On the website, they list George Osborne’s latest speech as the “New Year economy speech by the Chancellor of the Exchequer”. Really, they should have called it the “New Year politics speech by the Chancellor of the Exchequer”. Under cover of explaining “the five components of the government’s long-term economic plan”, the Chancellor actually distilled various slogans and dividing lines into one fiery brew. Here are the ones that stood out:

It’s not over yet. What I’ve previously called Osborne’s “two-tier message about the economy” featured heavily here. On Tier 1 is the straightforward argument that the Tories have the right economic plan and it’s already delivered us from recession. On Tier 2 is the caveat that it could all still go wrong. The Chancellor was careful to stress that, despite the progress that has been made, “we’re [still] borrowing around £100 billion a year – and paying half that money a year in interest just to service our debts.” And he added that the wider economy is still subject to various risks, from further weakness in the Eurozone to “slowing growth in the emerging economies further afield”. Of course, this is all about restraining people’s optimism so that they don’t vote for Labour and for fiscal incontinence. “[The job] isn’t even half done,” claimed Osborne. The clear implication is that Miliband and Balls can’t be trusted to finish it.

Oh yes, we’d cut benefits… And just in case you didn’t catch the part about the job not being complete, Osborne also talked about the extra cuts that will be necessary in the two years after the next election – cuts to the amount of £25 billion. That figure isn’t surprising in itself, but the Chancellor’s emphasis on it is still noteworthy, especially as he calculates that £12 billion of it will have to come from the welfare budget.
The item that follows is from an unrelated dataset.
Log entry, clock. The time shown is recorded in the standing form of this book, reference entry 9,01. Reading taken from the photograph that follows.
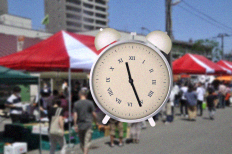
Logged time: 11,26
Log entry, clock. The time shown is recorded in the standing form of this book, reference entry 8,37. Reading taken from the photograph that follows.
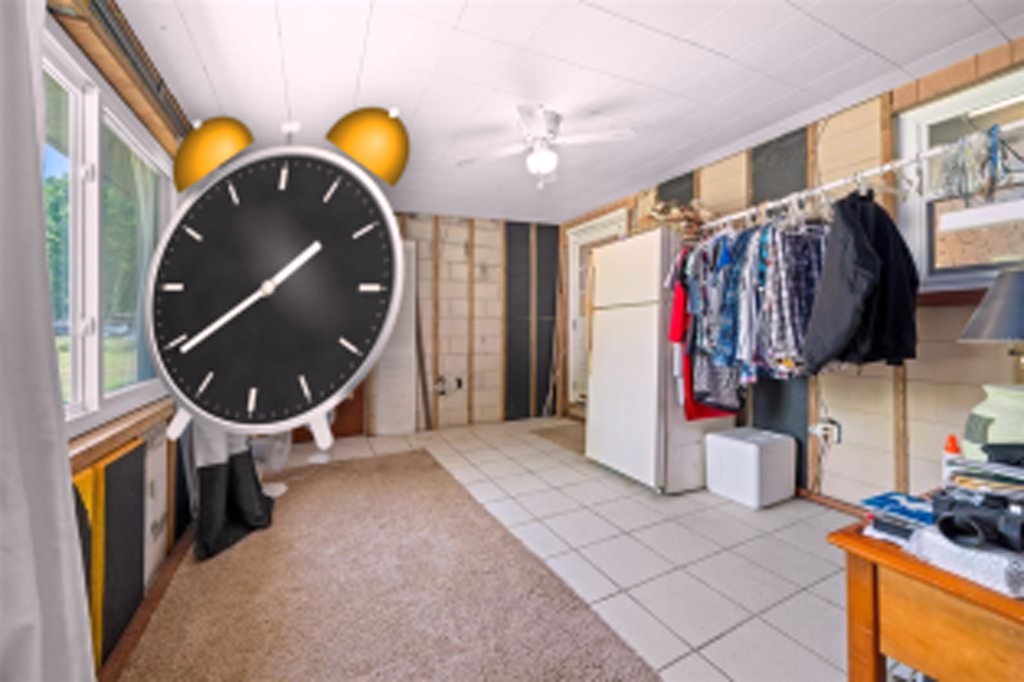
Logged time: 1,39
This is mainly a challenge to Labour, daring them to speak out against welfare cuts that, Osborne knows, tend to be broadly popular with the public. But it’s also a challenge to the Lib Dems: speaking on the Today Programme earlier, Osborne proposed such Coalition-unfriendly policies as cutting housing benefit for under-25s. In fact, I reckon that the Tories and Lib Dems are most likely to part ways, when they choose to part ways, over the scale and nature of any cuts after 2015. It’s already something that is causing certain Lib Dem backbenchers some agitation.

…but not natural Tory voters’ benefits. After Cameron’s muddled message on pensioner benefits, a greater degree of clarity from Osborne. Again on the Today Programme, the Chancellor suggested that the Tories aren’t inclined to means-test universal benefits such as Winter Fuel Allowance, and claimed that doing so would only save “tens of millions of pounds”. This certainly chimes with what senior Government advisers have told me in the past, although I still don’t like it. Fact is, cuts to universal benefits could save more than the Chancellor suggests. And it would also be more consistent with the Tories’ other benefit cuts: why argue that it’s “difficult to justify” paying child benefit to the wealthiest families when you’re also giving perks to the wealthiest pensioners?

Fixing the economy is dealing with the cost of living. In a speech last September – which has some resemblance to today’s – Osborne trialled his response to Labour’s attack over the cost of living. People will have more money in their back pockets, he said, as the country returns to growth. Well, that argument was reheated earlier; another sign that the Chancellor realises how the perception of growth, and not just growth by itself, could determine the next election. Here, of course, he cited the Government’s efforts to ease the strain people’s budgets, but, crucially, he also pointed out the limitations of Government action: “there’s no point pretending that there’s some magic wand a Chancellor can wave to make the whole country feel richer than it actually is, or that I can control the global oil price from an office in Whitehall.” As I said before the Autumn Statement, this is a sensible – and honest – approach to take.

You, the people. Once again, Osborne delivered his speech at a location rich with televisual potential: a manufacturing company outside of Birmingham. This cannot be entirely unrelated to his employment of former BBC producer Thea Rogers. And, once again, he made sure to personalise his speech, referring to the people in the audience and including them in the “team effort” that has seen us return to growth. This may seem like a minor rhetorical detail, but, as I’ve said before, it’s important that Osborne never forgets the public. One man does not a growing economy make – especially when that one man is a politician.